The process thus replicates and accelerates the formation of normal skin structure and function. The fibroblasts synthesize extracellular matrix (ECM) and collagen, which play a critical role in wound healing, while the keratinocytes reconstruct the epidermis, the outermost layer of the skin. The regenerated tissues show a dermal structure and composition similar to healthy skin, with extensive collagen deposition arranged in large, organized fibers, extensive mature vascular formation, and proliferating keratinocytes. The study was published on February 12, 2019, in Nature Scientific Reports.

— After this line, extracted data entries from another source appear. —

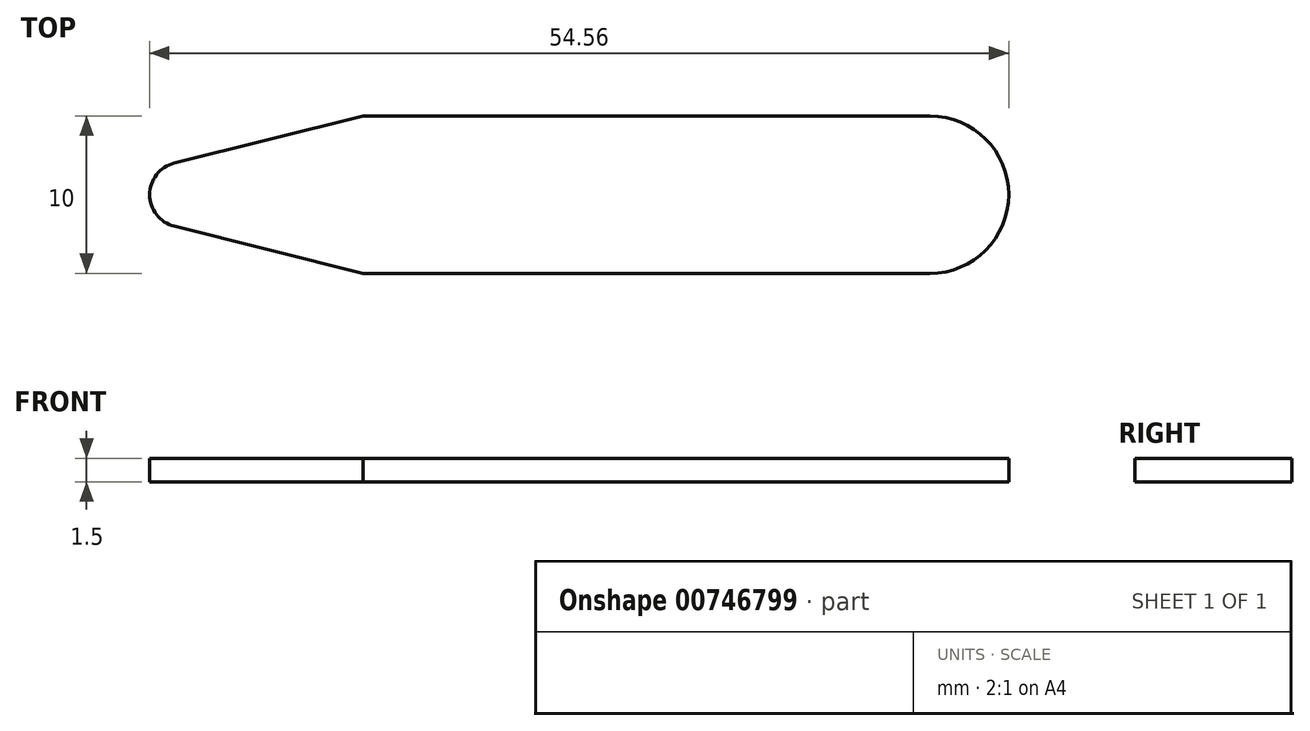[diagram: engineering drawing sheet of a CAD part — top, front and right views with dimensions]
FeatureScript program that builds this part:
annotation { "Feature Type Name" : "Feature", "Feature Type Description" : "" }
export const myFeature = defineFeature(function(context is Context, id is Id, definition is map)
    precondition{}
    {
        {
            var Q0;
            Q0=qCreatedBy(makeId("Top.planeOp"),FACE);
            var sketch = newSketch(context, id + "F0", { "sketchPlane" : qUnion([Q0])});
            skLineSegment(sketch, "E0.bottom", {"start": v(18, -5) * mm, "end": v(-18, -5) * mm});
            skLineSegment(sketch, "E0.top", {"start": v(18, 5) * mm, "end": v(-18, 5) * mm});
            skLineSegment(sketch, "E0.left", {"start": v(18, -5) * mm, "end": v(18, 5) * mm});
            skLineSegment(sketch, "E0.right", {"start": v(-18, -5) * mm, "end": v(-18, 5) * mm});
            skPoint(sketch, "E0.middle", {"position": v(0, 0) * mm});
            skArc(sketch, "E1", {"start": v(18, -5) * mm, "mid": v(23, 0) * mm, "end": v(18, 5) * mm});
            skPoint(sketch, "E2.startSnap0", {"position": v(-18, 0) * mm});
            skLineSegment(sketch, "E3", {"start": v(-18, 5) * mm, "end": v(-30, 2) * mm});
            skLineSegment(sketch, "E4", {"start": v(-30, -2) * mm, "end": v(-18, -5) * mm});
            skArc(sketch, "E5", {"start": v(-30, 2) * mm, "mid": v(-31.56, 0) * mm, "end": v(-30, -2) * mm});
            skSolve(sketch);
        }
        {
            var Q0;
            Q0 = qSketchRegion(id + "F0", true);
            extrude(context, id + "F1", {"entities" : qUnion([Q0]), "depth" : 1.5 * mm, "offsetDistance" : 25 * mm});
        }
    });
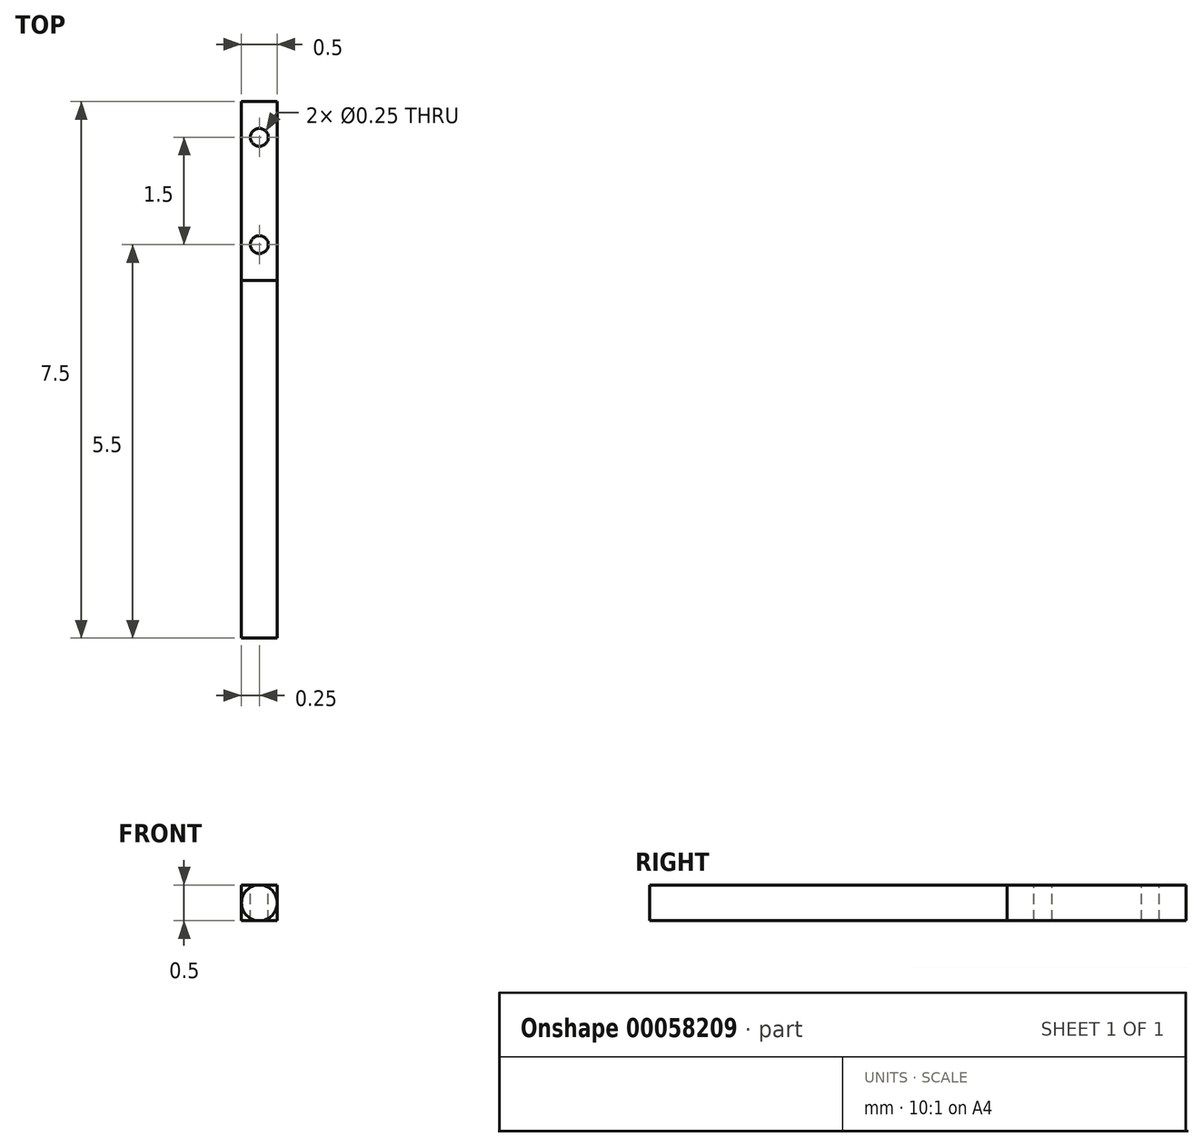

“The unique aspect of this technology is the mobility of the system and the ability to provide on-site management of extensive wounds by scanning and measuring them in order to deposit the cells directly where they are needed to create skin,” said lead author Sean Murphy, PhD. “Currently, skin grafts to treat wounds and burns are the ‘gold standard’ technique, but adequate coverage of wounds is often a challenge, particularly when there is limited availability of healthy skin to harvest.”

The early treatment and rapid closure of acute or chronic wounds is essential for normal healing and prevention of hypertrophic scarring; but the use of split thickness autografts is often limited by the availability of a suitable area of healthy donor skin to harvest. Cellular and non-cellular biological skin-equivalents are commonly used as an alternative treatment option for these patients, however these treatments usually involve multiple surgical procedures and are associated with high costs of production and repeated wound treatment.